Karachi : International Humanitarian Law is not of recent origin; rather it is primarily rooted in human history, values and norms, said Prof. Dr. Shaista Tabassum, Chairperson, Department of International Relations at University of Karachi.
Speaking at a seminar on ‘International Humanitarian Law’, organized by the Department of International Relations in collaboration with International Committee of the Red Cross (ICRC) on Wednesday, she said there is a need for a general realization to assess the significance of International Humanitarian Law. The number of conflicts in the world is such that indifference to IHL is almost impossible.
Prof. Dr. Shahana Urooj Qazmi, former Pro Vice Chancellor, University of Karachi, said that violations of human rights have become almost endemic; conflicts of several types have literally made the lives of people extremely miserable.
She said that the Department of International Relations is one of the most vibrant departments of University of Karachi which regularly organizes national and international level seminars and conferences. These activities, she continued, provide an opportunity to the students to learn and grow intellectually.

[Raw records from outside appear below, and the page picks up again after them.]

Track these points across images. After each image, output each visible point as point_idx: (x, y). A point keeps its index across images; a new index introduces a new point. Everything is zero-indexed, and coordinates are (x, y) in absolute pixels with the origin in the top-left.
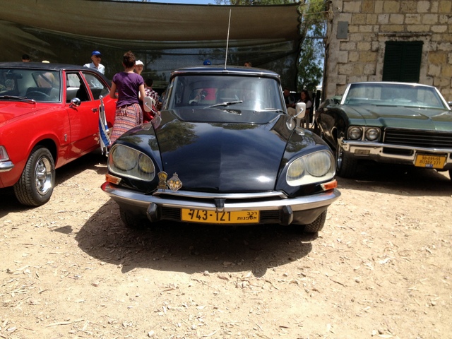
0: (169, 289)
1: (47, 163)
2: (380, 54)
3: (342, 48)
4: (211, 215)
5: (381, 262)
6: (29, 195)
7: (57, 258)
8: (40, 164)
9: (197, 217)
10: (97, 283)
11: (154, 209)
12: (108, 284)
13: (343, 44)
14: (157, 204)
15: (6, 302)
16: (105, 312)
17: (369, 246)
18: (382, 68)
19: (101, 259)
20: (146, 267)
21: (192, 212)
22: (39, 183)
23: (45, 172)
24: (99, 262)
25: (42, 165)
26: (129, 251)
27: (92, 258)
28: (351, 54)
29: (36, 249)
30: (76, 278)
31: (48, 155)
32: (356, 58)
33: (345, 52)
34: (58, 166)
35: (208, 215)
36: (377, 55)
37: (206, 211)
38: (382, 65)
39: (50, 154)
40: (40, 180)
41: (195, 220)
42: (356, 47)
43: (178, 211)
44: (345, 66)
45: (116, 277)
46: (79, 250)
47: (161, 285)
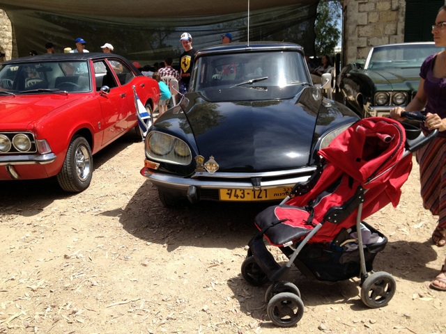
0: (214, 265)
1: (85, 151)
2: (400, 13)
3: (362, 10)
4: (248, 194)
5: (416, 226)
6: (71, 182)
7: (106, 241)
8: (78, 152)
9: (235, 196)
10: (146, 263)
11: (193, 191)
12: (157, 263)
13: (362, 6)
14: (196, 186)
15: (66, 285)
16: (158, 290)
17: (403, 211)
18: (403, 28)
19: (147, 240)
20: (189, 245)
21: (229, 192)
22: (79, 171)
23: (84, 160)
24: (145, 242)
25: (81, 153)
26: (172, 230)
27: (137, 239)
28: (371, 15)
29: (85, 234)
30: (126, 259)
31: (85, 143)
32: (377, 19)
33: (365, 14)
34: (94, 152)
35: (246, 194)
36: (398, 14)
37: (243, 190)
38: (403, 24)
39: (86, 142)
40: (80, 168)
41: (233, 199)
42: (375, 7)
43: (216, 192)
44: (365, 28)
45: (163, 256)
46: (125, 232)
47: (206, 261)
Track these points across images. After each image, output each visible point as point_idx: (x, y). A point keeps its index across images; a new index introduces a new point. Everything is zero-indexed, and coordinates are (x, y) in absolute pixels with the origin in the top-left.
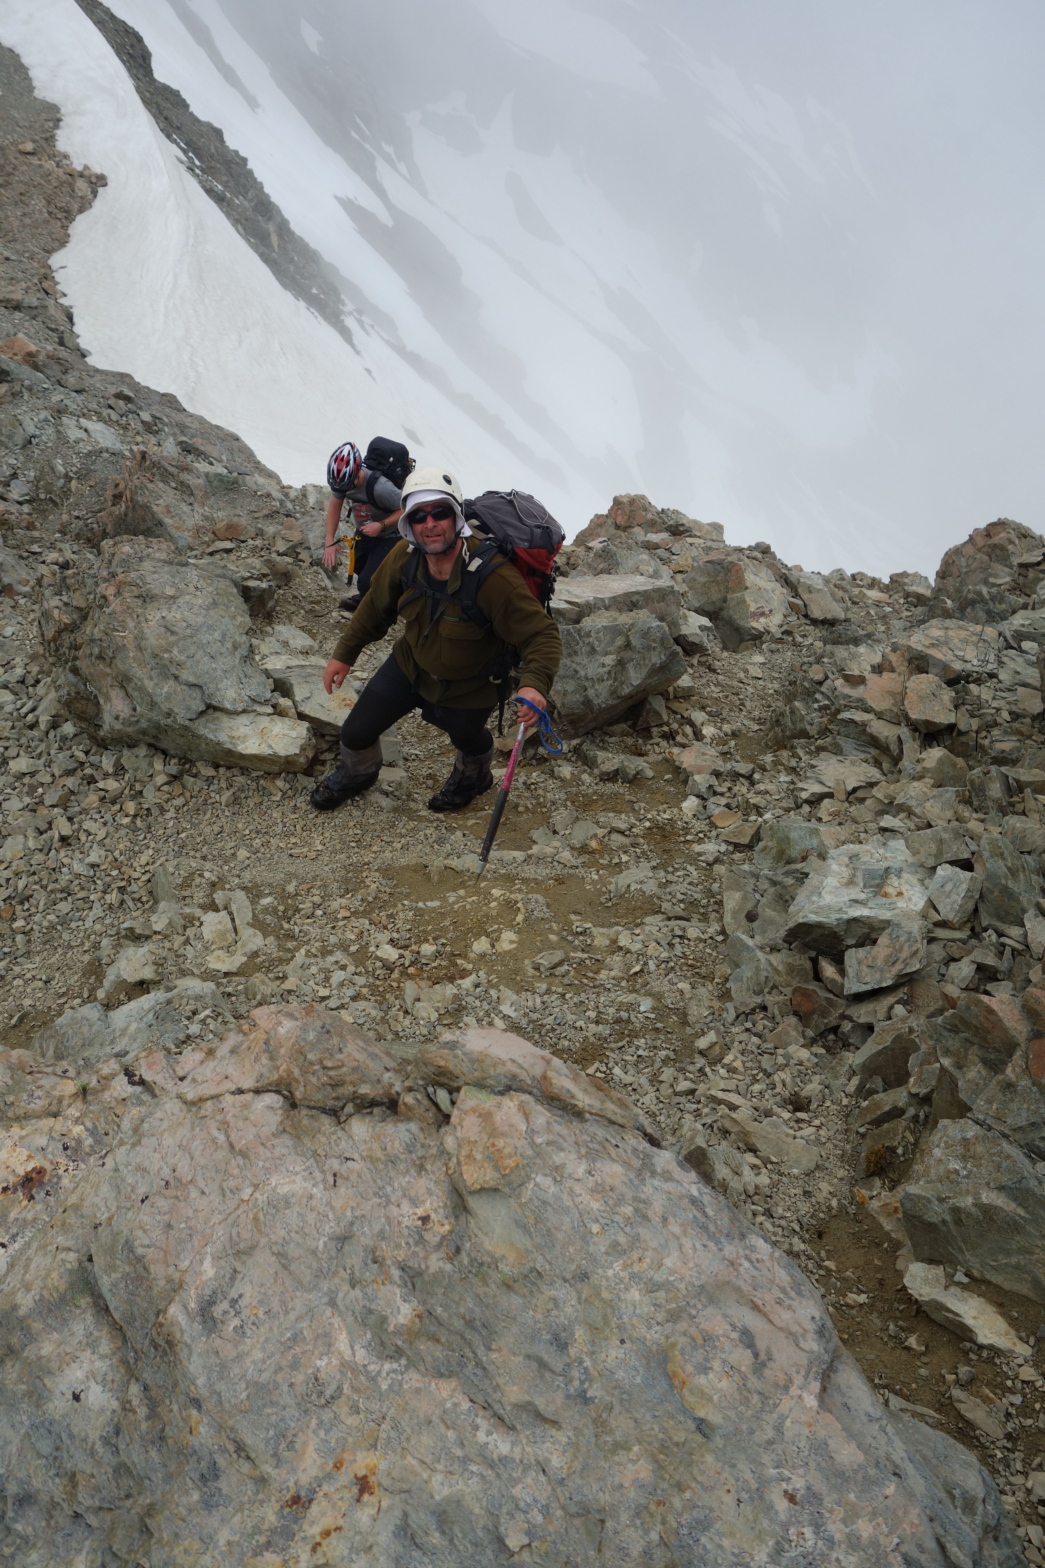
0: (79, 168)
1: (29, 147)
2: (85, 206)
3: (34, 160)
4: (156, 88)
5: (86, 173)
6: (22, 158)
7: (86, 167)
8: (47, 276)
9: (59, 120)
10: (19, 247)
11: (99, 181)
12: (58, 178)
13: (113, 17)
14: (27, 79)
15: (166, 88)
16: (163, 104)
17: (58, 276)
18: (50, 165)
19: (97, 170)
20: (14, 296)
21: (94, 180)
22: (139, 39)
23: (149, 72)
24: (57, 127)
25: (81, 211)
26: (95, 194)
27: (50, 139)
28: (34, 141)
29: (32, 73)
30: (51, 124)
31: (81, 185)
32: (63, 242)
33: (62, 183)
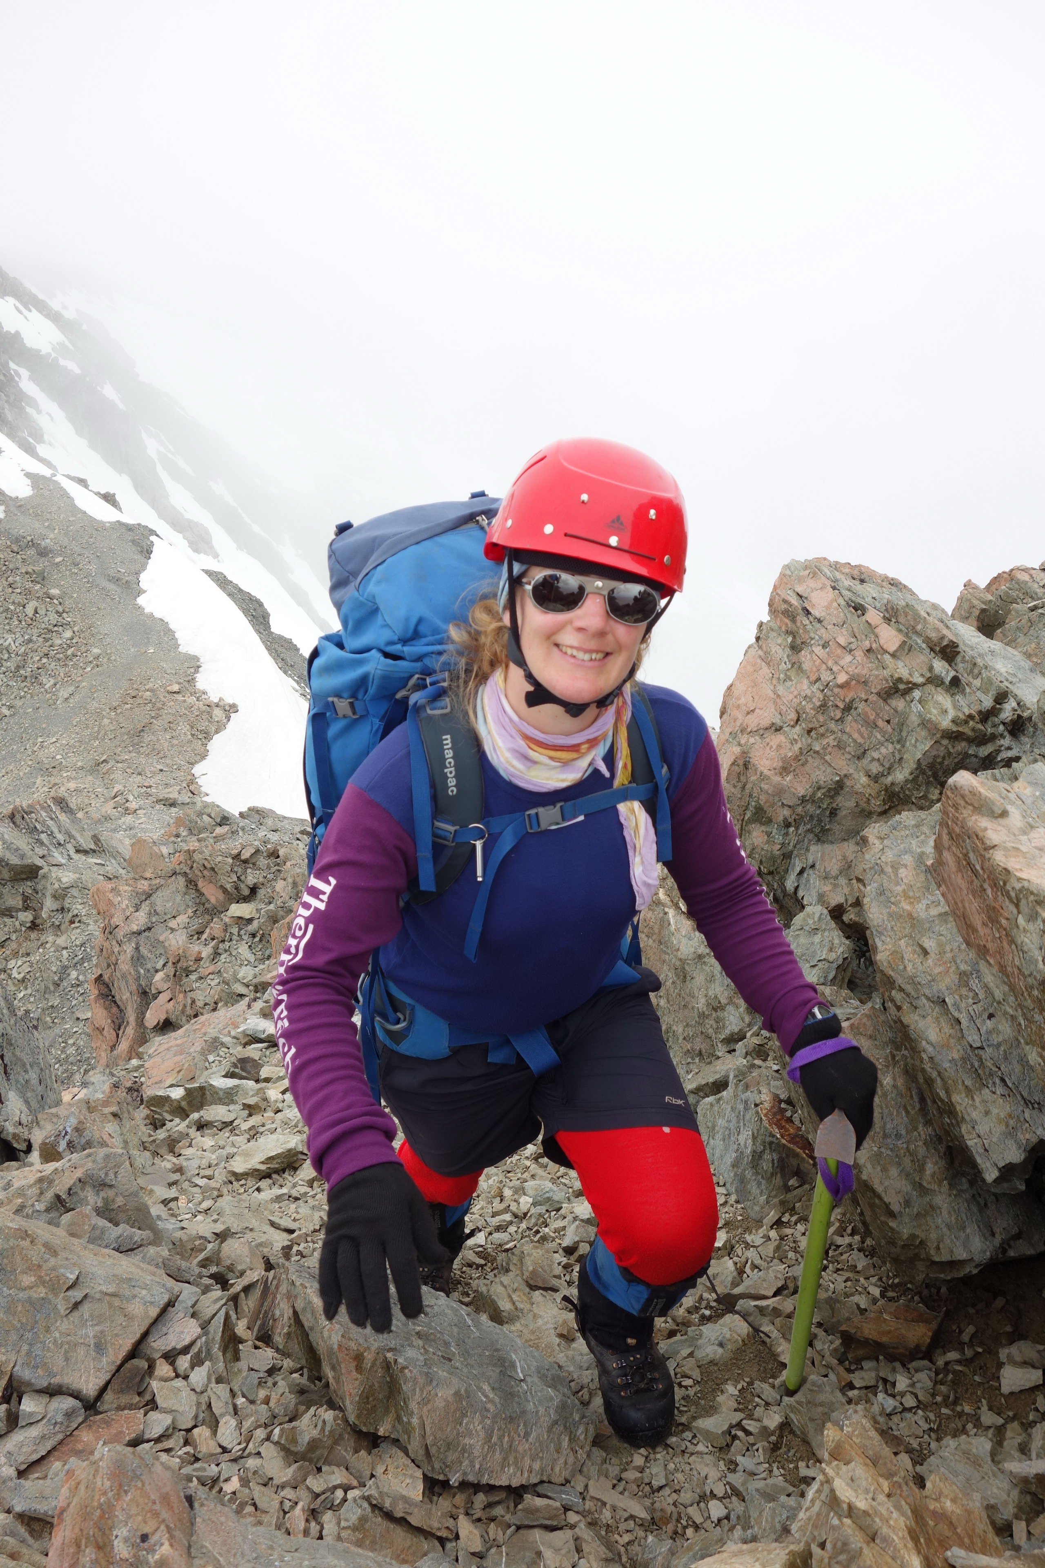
0: (216, 700)
1: (176, 688)
2: (220, 727)
3: (179, 697)
4: (274, 639)
5: (221, 704)
6: (169, 696)
7: (221, 699)
8: (192, 781)
9: (199, 667)
10: (168, 761)
11: (231, 709)
12: (199, 709)
13: (240, 590)
14: (174, 638)
15: (281, 637)
16: (280, 649)
17: (200, 781)
18: (192, 700)
19: (230, 701)
20: (171, 796)
21: (227, 708)
22: (261, 605)
23: (267, 626)
24: (197, 672)
25: (217, 732)
26: (228, 718)
27: (192, 681)
28: (179, 683)
29: (177, 635)
30: (192, 670)
31: (218, 713)
32: (203, 756)
33: (202, 713)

Peter Lick, Head of ICRC Sub-Delegation Karachi, said in his opening remarks that ICRC has been making efforts to promote humanity and dignity of human lives. He said that students and common people should know about the significance of the ICRC because we, as human beings, cannot remain indifferent to human sufferings.
Ms. Anastasia Isyuk, Head of Communications, ICRC, spoke on ‘ICRC and Academic Circles’. She highlighted the relation that exists between ICRC and academic environment in the world. She said that there is a quintessential link between ICRC and International Humanitarian Law. Education, she added, happens to be an invaluable means for disseminating information about the importance and activities of ICRC.
Farhan Ahmed Khan, Communications Officer at ICRC Karachi discussed the mandate, activities of ICRC in Pakistan. He threw light upon the historical evolution of ICRC. He said that ICRC was born in the battlefield. He elaborated the mandate of ICRC which has two major components; firstly, protection of human lives in an armed conflict, secondly, ICRC endeavours to prevent suffering by promoting and strengthening humanitarian law and universal humanitarian principles. He further mentioned that ICRC is an independent and impartial organization; it remains neutral while helping and assisting victims of armed conflicts and natural disasters. He said that ICRC is permanently present in 80 countries of the world.
Najmul Saqib, Operational Communication Manager, ICRC, delivered a presentation on ‘International Humanitarian Law’. He said that IHL is something of a legal code that aims at regulating behavior of states during war. It is alternatively called Law of Armed Conflict. It protects those that have not, or are no longer, taking a direct part in hostilities. The civilians, in general, should be protected from warring parties.
Mohammad Salman, Faculty Member at Department of International Relations, presented a paper on ‘Difference between International Humanitarian Law and International Human Rights Law’. He emphasized the fact that both of these are based on common principles of integrity and dignity of individuals, but in terms of scope they differ. He illuminated the fact that IHRL is more theoretical whereas IHL has more of a practical connotation and application. Human Rights debates, he continued, provide necessary intellectual and academic backbone to IHL. But in reality both laws carry shortcomings in terms of proper enforcement.
The program had intermittent question and answer sessions. Students were given certificates of participation at the end of the program.